Nicholas Roerich (1874 St Petersburg-1947 Nagar India) was the teacher of a British American named Ralph Houstin, whom I followed during my Buddhist years. He was a noted as a proponent of peace, painter, writer, archaeologist, and a theosophist. He was born to a well-to-do family, and graduated from both art and law school. He directed Imperial Society for the Encouragement of the Arts, from 1906 to 1917. He was President of the “World of Art” society from 1910 to 1916. Later he earned nominations for the Nobel Peace Prize long list, and the Roerich Pact was signed by the United States in April 1935. Formally entitled the Treaty on the Protection of Artistic and Scientific Institutions and Historic Monuments, it commits signatories to the preservation of cultural heritage in time of war.
Nicolas also was a stage designer. Diaghilev’s “Ballet Russes”, Borodin’s “Prince Igor,” and Stravinsky’s magnificent “Rite of Spring ” (both costumes and set) are on his list of credits.

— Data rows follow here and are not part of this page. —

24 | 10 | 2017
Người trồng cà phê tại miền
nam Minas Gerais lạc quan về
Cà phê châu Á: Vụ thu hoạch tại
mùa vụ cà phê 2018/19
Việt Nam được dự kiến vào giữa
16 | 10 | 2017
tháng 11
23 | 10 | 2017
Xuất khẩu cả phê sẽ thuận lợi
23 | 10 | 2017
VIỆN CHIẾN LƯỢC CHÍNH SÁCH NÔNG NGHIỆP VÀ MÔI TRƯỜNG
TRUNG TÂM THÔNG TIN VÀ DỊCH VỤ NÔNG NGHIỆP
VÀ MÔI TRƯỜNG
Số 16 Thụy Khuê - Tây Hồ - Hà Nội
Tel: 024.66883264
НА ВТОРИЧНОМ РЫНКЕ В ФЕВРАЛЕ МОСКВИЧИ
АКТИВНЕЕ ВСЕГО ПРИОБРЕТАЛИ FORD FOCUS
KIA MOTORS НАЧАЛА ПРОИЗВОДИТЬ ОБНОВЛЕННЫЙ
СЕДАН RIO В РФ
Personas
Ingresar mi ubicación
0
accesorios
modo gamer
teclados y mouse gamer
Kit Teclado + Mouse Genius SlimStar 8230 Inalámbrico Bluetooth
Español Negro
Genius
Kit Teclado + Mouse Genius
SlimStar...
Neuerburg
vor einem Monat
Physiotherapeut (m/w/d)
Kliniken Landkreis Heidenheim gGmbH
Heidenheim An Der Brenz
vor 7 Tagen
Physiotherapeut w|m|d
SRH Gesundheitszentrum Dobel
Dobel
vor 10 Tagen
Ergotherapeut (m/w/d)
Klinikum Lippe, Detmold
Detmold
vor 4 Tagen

Roerich engaged in a number of expeditions in Asia, and at one point was detained by the government for five months in Tibet under harsh winter conditions. I read his account in a book called, “Altai Himalya.” His purposes appear to have been archaeological but he asked for and received support from the Bolshevik government, promising to keep on eye on the British. He resided in the U.S. in the run up to WWII, becoming close to Henry Wallace, V.P. under Roosevelt and later a presidential candidate, who was a fan of both Roerich and his wife Helena, whose letters were published.
The Nicholas Roerich Museum in New York City is a major repository of his c work. Roerich societies continue to promote his mystical teachings.
His paintings are in the Roerich Musem, the Department of the State Museum of Oriental Arts in Moscow, the Roerich Museum at the International Centre in Moscow and the the Russian State Museum in Saint Petersburg, Russia. There is a collection in the Tretyakov Gallery in Moscow, in the Art Museum in Novosibirsk, Russia, the National Gallery for Foreign Art in Sofia, Bulgaria, the Art Museum in Nizhny Novgorod Russia, the National Museum of Serbia, the Roerich Hall Estate in Naggar, India, the Sree Chitra Art Gallery, Thiruvananthapuram, India; and several of his larger works in The Latvian National Museum of Art. I did the drawing you see here at the Borsa Museum in Riga, Latvia, at a temporary exhibit of this work.
In June 2013 his Madonna Laboris sold at auction £7,881,250, the highest price ever for Russian art at auction. This piece, like so many, are in a dreamy purple haze with strong religious overtones.